Shirts Off, Follow Suit
The Freest Way To Go Full Formal
- Text: Christopher Barnard
Two years ago Kim Kardashian wore a shirtless suit that has stayed with me in the way some arbitrary images stick and then accrue meaning over time. In the pantheon of her personal fashion archive, it does not register as particularly newsworthy or high stakes, but the relative low-keyness of the look requires a specific execution. A slight break in posture, you might imagine, could break the internet, too.
The look in question was a black Tom Ford tuxedo in a swingy crepe with sleeves that crept up on her fingers like a favorite sweater. Her hair (tin-foil blond at the time) cascaded over the peaking lapels like a black-tie Eve, if Eden were a Gucci-stamped Step and Repeat. I was gripped by how free yet totally airtight the whole ensemble came across: the jacket, not buttoned but rather draped over the body as if lowered from above by a crane and affixed. Breezy where it should be, and stock still where it dare not, the main event unquestionably becomes the middle column of bare chest. This isn’t a deep V, but rather a dramatic plunge into a highly orchestrated deshabille.
Variations of this look are everywhere, most recently at the 2020 Golden Globes: Phoebe Waller-Bridge in shawl collar Ralph & Russo (buttoned, but plunged) or Kerry Washington in Altuzarra (unfastened, bejeweled and skirted). Another steadfast proponent is Tracee Ellis Ross, usually with a purposeful bralette beneath cascading JW Anderson or Dries. I could watch Solange preening in a deconstructed black duchesse satin Maison Margiela suit for hours.

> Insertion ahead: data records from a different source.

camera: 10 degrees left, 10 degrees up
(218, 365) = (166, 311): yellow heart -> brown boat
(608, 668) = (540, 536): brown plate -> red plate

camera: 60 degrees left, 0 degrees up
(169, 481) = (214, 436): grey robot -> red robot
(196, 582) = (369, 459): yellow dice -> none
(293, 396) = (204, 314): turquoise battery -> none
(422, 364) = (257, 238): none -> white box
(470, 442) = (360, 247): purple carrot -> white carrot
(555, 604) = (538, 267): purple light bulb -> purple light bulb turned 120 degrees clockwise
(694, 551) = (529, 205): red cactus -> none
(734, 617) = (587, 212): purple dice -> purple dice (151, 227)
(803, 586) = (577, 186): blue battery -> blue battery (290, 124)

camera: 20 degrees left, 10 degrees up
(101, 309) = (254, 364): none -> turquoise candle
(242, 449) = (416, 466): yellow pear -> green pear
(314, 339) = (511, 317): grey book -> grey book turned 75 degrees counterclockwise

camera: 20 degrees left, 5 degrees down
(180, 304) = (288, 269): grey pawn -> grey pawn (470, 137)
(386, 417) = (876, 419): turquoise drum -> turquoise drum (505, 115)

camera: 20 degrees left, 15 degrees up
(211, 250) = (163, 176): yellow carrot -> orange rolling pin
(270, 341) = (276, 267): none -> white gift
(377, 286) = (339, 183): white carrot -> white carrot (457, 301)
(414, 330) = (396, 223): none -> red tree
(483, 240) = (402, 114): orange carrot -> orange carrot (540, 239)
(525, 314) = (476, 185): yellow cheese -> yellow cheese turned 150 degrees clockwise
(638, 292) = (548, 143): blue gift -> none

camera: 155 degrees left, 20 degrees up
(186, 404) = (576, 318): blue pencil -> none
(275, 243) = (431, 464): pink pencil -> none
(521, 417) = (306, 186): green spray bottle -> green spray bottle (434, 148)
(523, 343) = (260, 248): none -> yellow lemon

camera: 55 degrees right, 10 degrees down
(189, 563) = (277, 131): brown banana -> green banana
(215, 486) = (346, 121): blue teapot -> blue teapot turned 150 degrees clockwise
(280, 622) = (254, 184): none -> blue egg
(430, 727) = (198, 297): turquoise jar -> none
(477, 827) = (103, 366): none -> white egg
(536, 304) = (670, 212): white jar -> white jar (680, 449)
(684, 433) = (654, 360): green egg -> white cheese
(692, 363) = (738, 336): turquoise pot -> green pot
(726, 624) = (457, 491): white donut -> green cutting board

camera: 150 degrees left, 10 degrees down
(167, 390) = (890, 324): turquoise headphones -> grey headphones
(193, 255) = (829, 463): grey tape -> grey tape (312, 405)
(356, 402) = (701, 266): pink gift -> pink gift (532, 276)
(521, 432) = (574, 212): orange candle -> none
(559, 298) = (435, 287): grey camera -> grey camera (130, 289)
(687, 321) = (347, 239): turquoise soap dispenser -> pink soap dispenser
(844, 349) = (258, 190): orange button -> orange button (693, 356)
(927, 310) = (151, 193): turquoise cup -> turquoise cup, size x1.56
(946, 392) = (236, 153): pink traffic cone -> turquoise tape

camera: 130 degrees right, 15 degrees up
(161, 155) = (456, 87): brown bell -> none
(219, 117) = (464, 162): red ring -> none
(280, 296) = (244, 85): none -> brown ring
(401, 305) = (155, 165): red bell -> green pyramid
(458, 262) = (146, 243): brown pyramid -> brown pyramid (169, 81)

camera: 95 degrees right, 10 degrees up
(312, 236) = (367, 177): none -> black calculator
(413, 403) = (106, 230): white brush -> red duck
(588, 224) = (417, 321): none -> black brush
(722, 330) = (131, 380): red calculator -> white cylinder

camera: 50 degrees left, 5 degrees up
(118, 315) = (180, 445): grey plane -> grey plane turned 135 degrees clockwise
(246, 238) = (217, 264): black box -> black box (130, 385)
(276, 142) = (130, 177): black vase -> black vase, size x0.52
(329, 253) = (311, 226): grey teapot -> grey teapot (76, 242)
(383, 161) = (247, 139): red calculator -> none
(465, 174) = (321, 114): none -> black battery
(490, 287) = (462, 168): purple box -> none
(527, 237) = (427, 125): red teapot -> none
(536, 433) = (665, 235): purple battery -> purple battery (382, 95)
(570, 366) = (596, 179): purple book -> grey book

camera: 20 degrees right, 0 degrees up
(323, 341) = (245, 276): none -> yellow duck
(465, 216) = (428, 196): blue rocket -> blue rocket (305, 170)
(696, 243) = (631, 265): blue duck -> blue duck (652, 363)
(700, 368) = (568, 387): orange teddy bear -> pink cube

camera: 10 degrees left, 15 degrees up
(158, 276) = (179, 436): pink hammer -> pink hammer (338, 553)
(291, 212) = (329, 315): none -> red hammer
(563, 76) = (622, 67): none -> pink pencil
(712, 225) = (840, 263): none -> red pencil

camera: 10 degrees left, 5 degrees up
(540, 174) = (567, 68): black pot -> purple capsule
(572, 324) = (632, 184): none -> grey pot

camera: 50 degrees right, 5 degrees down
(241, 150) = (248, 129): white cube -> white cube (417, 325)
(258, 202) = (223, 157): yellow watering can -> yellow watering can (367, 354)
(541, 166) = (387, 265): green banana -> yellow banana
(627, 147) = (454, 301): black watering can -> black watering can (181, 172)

Predecessors emerge from the 70s, a moment when sensuality collided with the directness and daring of female liberation: Grace Jones’ Nightclubbing album cover or Bianca Jagger’s Yves Saint Laurent tuxedo jacket for her Saint Tropez wedding to Mick Jagger. “Style is knowing what suits you,” Bianca famously said, and she would know from suits. Jones’ shirtless suit on the other hand was courtesy of Giorgio Armani, immortalized by her collaborator and partner Jean-Paul Goude for the cover of her 1981 album. The painted photograph features Jones with a dangling cigarette that is less come hither and more “I dare you.”
The sexual politics of the shirtless suit lose steam when you notice that men are attempting it too, though with less body tape and aplomb. Jeremy Pope in logo’d Gucci, Jason Momoa in dusty rose velvet Fendi at the Vanity Fair Oscar Party, or afropop golden boy Rema on the cover of The Fader sporting unhitched Dior. For Fall 2020, it is open season (literally) with shirts and closed suits scarce, while bare chests from muscled to milkfed abound. The effect is not so much the titillation of exposing the male chest, but rather the languor of wearing a garment and letting it just hang there, unbothered. There is, of course, also a lack of nip-slip fear—that Sword of Damocles that hangs over women. You don’t have to be a celebrity stylist or red carpet regular to be familiar with Kim’s latest project, SKIMS, which offers “pasties” (nipple stickers) and basic ACE-style bandages for building your own brassiere. Who in the world would know more about the stick and pull of all that goes into shaping the female form for display from any angle and platform in the 21st century? Areola-assured, these men march breezily into the new decade.
Within this phenomenon too, but on a higher, celestial plane, is the expert suit shapeshifter, Kristen Stewart, backed by the unmatched tailoring prowess of Chanel. There is a sense, especially since Virginie Viard took the helm, that they are designed not with Stewart simply tacked onto a moodboard for reference, but from within her own fashion superego. The psychedelic prints from the latest collection and the shirtless-styled boucle jackets, often fastened in a reverse-plunge, clasped at the top and fanned-out at the waist are a version of what KS has been wearing for years. In a shawl-collared jacket-slash-minidress for a 2018 resort show, Stewart’s chronically bemused smile is as much on display as her unclad sternum.
What is the suit but watered down armor, engineered through centuries to what we flip through on the racks today? Enhanced shoulders add dominance, lapels swath a vulnerable chest, a nipped waist offers extra agility. The suit has been deconstructed, rounded down, taken in and let all the way out, and there is little to be done to it that would feel new. Except, perhaps, to remove everything around it.
To see a suit now on the red carpet with a traditional shirt or covered layer underneath it would feel overdone. A stylist I know joked that the look be called “The Lapel Show,” but the real show, like much of fashion and high stakes dressing, is the ingenuity that lies beneath. The trend pendulum will surely swing another direction soon, but for now, taking the air is an exhilarating refresh. Buttons be damned, roll tape.
Christopher Barnard is a writer in East Village, New York.